Saved data entries:
######

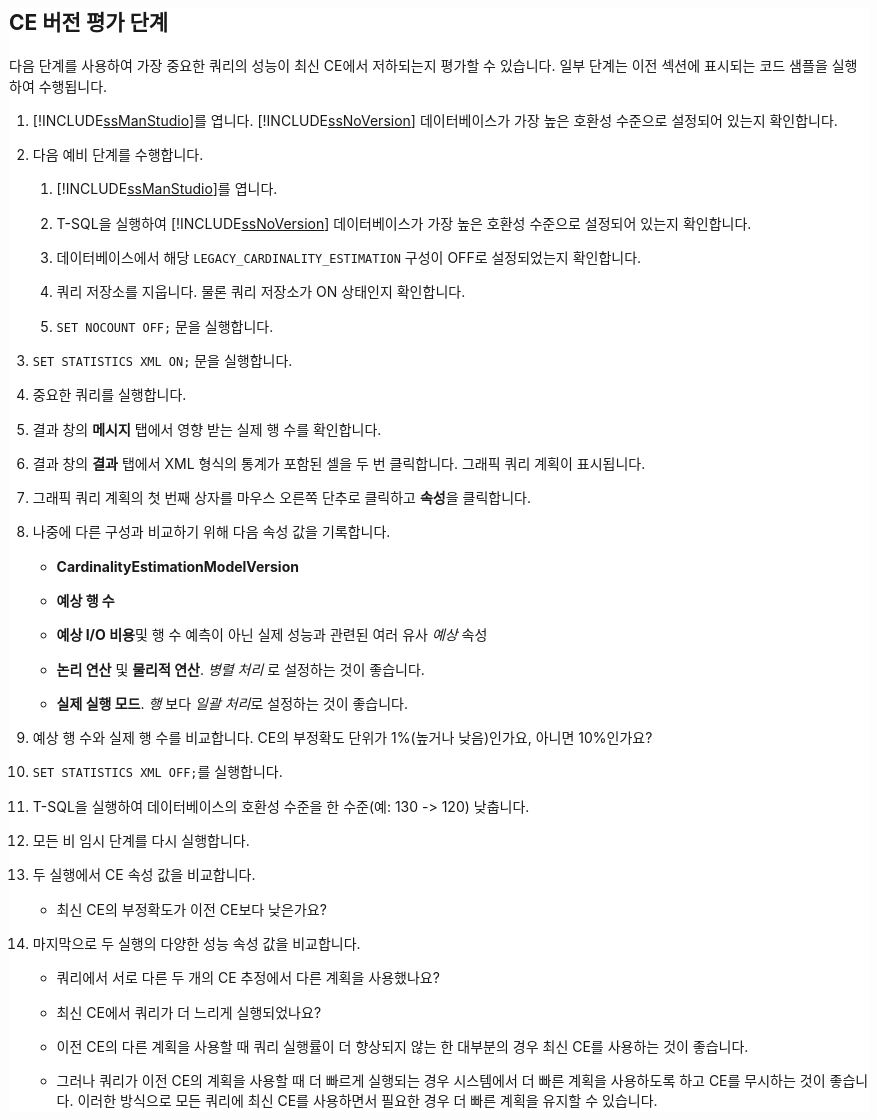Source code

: ## <a name="steps-to-assess-the-ce-version"></a>CE 버전 평가 단계  
  
다음 단계를 사용하여 가장 중요한 쿼리의 성능이 최신 CE에서 저하되는지 평가할 수 있습니다. 일부 단계는 이전 섹션에 표시되는 코드 샘플을 실행하여 수행됩니다.  
  
1.  [!INCLUDE[ssManStudio](../../includes/ssManStudio-md.md)]를 엽니다. [!INCLUDE[ssNoVersion](../../includes/ssnoversion-md.md)] 데이터베이스가 가장 높은 호환성 수준으로 설정되어 있는지 확인합니다.  
  
2.  다음 예비 단계를 수행합니다.  
  
    1.  [!INCLUDE[ssManStudio](../../includes/ssManStudio-md.md)]를 엽니다.  
  
    2.  T-SQL을 실행하여 [!INCLUDE[ssNoVersion](../../includes/ssnoversion-md.md)] 데이터베이스가 가장 높은 호환성 수준으로 설정되어 있는지 확인합니다.  
  
    3.  데이터베이스에서 해당 `LEGACY_CARDINALITY_ESTIMATION` 구성이 OFF로 설정되었는지 확인합니다.  
  
    4.  쿼리 저장소를 지웁니다. 물론 쿼리 저장소가 ON 상태인지 확인합니다.  
  
    5.  `SET NOCOUNT OFF;` 문을 실행합니다.  
  
3.  `SET STATISTICS XML ON;` 문을 실행합니다.  
  
4.  중요한 쿼리를 실행합니다.  
  
5.  결과 창의 **메시지** 탭에서 영향 받는 실제 행 수를 확인합니다.  
  
6.  결과 창의 **결과** 탭에서 XML 형식의 통계가 포함된 셀을 두 번 클릭합니다. 그래픽 쿼리 계획이 표시됩니다.  
  
7.  그래픽 쿼리 계획의 첫 번째 상자를 마우스 오른쪽 단추로 클릭하고 **속성**을 클릭합니다.  
  
8.  나중에 다른 구성과 비교하기 위해 다음 속성 값을 기록합니다.  
  
    -   **CardinalityEstimationModelVersion**  
  
    -   **예상 행 수**  
  
    -   **예상 I/O 비용**및 행 수 예측이 아닌 실제 성능과 관련된 여러 유사 *예상* 속성  
  
    -   **논리 연산** 및 **물리적 연산**. *병렬 처리* 로 설정하는 것이 좋습니다.  
  
    -   **실제 실행 모드**. *행* 보다 *일괄 처리*로 설정하는 것이 좋습니다.  
  
9. 예상 행 수와 실제 행 수를 비교합니다. CE의 부정확도 단위가 1%(높거나 낮음)인가요, 아니면 10%인가요?  
  
10. `SET STATISTICS XML OFF;`를 실행합니다.  
  
11. T-SQL을 실행하여 데이터베이스의 호환성 수준을 한 수준(예: 130 -> 120) 낮춥니다.  
  
12. 모든 비 임시 단계를 다시 실행합니다.  
  
13. 두 실행에서 CE 속성 값을 비교합니다.  
  
    - 최신 CE의 부정확도가 이전 CE보다 낮은가요?  
  
14. 마지막으로 두 실행의 다양한 성능 속성 값을 비교합니다.  
  
    -   쿼리에서 서로 다른 두 개의 CE 추정에서 다른 계획을 사용했나요?  
  
    -   최신 CE에서 쿼리가 더 느리게 실행되었나요?  
  
    -   이전 CE의 다른 계획을 사용할 때 쿼리 실행률이 더 향상되지 않는 한 대부분의 경우 최신 CE를 사용하는 것이 좋습니다.  
  
    -   그러나 쿼리가 이전 CE의 계획을 사용할 때 더 빠르게 실행되는 경우 시스템에서 더 빠른 계획을 사용하도록 하고 CE를 무시하는 것이 좋습니다. 이러한 방식으로 모든 쿼리에 최신 CE를 사용하면서 필요한 경우 더 빠른 계획을 유지할 수 있습니다.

######

# What you are asked to do
Pick out, from the lines above, every one that contains the string "클릭합니다".

# Task output
6.  결과 창의 **결과** 탭에서 XML 형식의 통계가 포함된 셀을 두 번 클릭합니다. 그래픽 쿼리 계획이 표시됩니다.  
7.  그래픽 쿼리 계획의 첫 번째 상자를 마우스 오른쪽 단추로 클릭하고 **속성**을 클릭합니다.  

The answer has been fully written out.